Hailing from Norristown, Pennsylvania, Lasorda graduated high school in 1944. He signed as an undrafted free agent with the Philadelphia Phillies the next year and began his professional career with the Concord Weavers in the Class D North Carolina State League. However, he put his baseball career on pause to serve in the military. He served on active duty in the Army from October 1945 to the spring of 1947. During his time in the service, Lasorda was stationed at Ft. Meade, Maryland. As a result, he missed out on the 1946 and 1947 seasons.
Following his Army service, Lasorda returned to baseball. He played for teams like the Schenectady Blue Jays, the Brooklyn Dodgers, the Montreal Royals, the Kansas City Athletics and the New York Yankees. He closed out his playing career in 1960 as the winningest pitcher in the history of the Royals with a record of 107-57. For this, he was inducted into the Canadian Baseball Hall of Fame in 2006.
In 1960, Lasorda was hired as a scout for the Dodgers. He went on to manage in their rookie and minor leagues until 1973. It was then that he was called up to become the third-base coach on the staff of Hall of Fame manager Walter Alston.
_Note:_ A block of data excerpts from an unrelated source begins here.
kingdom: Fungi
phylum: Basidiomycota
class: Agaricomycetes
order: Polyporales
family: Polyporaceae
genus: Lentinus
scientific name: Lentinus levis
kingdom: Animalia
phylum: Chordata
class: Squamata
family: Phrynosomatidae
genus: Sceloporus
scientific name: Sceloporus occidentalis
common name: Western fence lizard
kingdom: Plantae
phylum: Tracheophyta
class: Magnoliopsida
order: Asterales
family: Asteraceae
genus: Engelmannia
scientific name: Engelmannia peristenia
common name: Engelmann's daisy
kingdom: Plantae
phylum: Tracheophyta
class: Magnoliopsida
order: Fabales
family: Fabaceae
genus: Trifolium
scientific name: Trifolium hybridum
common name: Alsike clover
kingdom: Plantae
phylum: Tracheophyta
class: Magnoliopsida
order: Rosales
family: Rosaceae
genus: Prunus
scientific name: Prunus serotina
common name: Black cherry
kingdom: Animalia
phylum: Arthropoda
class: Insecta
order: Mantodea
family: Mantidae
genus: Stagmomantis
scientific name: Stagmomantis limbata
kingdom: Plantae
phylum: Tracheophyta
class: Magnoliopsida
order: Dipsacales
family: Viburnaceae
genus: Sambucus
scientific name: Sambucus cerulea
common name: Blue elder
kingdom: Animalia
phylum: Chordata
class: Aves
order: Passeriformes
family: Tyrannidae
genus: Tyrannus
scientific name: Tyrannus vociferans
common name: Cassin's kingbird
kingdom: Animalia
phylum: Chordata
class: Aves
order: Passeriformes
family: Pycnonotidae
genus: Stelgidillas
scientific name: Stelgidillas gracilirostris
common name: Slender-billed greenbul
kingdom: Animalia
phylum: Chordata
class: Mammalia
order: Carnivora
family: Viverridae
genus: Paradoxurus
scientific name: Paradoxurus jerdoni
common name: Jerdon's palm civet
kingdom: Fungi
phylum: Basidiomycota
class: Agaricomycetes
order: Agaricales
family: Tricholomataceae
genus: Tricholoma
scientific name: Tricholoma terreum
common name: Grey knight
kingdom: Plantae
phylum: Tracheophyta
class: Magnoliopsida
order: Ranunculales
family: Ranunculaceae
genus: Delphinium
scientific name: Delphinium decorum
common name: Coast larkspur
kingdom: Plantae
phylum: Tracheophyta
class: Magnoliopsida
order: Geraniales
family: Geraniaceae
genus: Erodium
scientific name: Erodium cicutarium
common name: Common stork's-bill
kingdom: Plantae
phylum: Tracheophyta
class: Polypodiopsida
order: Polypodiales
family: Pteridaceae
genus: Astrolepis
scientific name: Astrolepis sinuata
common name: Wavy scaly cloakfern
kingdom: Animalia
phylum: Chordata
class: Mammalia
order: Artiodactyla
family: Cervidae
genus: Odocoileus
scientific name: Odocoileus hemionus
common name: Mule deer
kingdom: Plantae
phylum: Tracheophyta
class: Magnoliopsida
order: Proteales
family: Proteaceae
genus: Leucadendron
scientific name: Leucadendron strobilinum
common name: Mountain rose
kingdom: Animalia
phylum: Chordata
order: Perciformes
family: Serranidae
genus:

Though Lasorda was offered several major league managing jobs with other teams, he turned them all down to remain with the Dodgers. In 1976, following Alston’s retirement, Lasorda took up the torch and became the Dodgers manager. During his tenure, he compiled a 1,599-1,439 record as manager, won two World Series championships, four National League pennants, and eight division titles.
Despite officially retiring in 1996, Lasorda managed the U.S. national team at the 2000 Olympics in Sydney and led them to gold. He also coached the 2001 All-Star Game as third-base coach. Lasorda remained active with baseball and the Dodgers scouting, evaluating, and teaching minor league players, advising the Dodgers’ international affiliations, and representing the team in public appearances and speaking engagements. He also visited troops at over 40 military installations around the world and took part in the 2009 USO Goodwill tour for troops in Iraq. “I bleed Dodger blue,” Lasorda famously said, “and when I die, I’m going to the big Dodger in the sky.”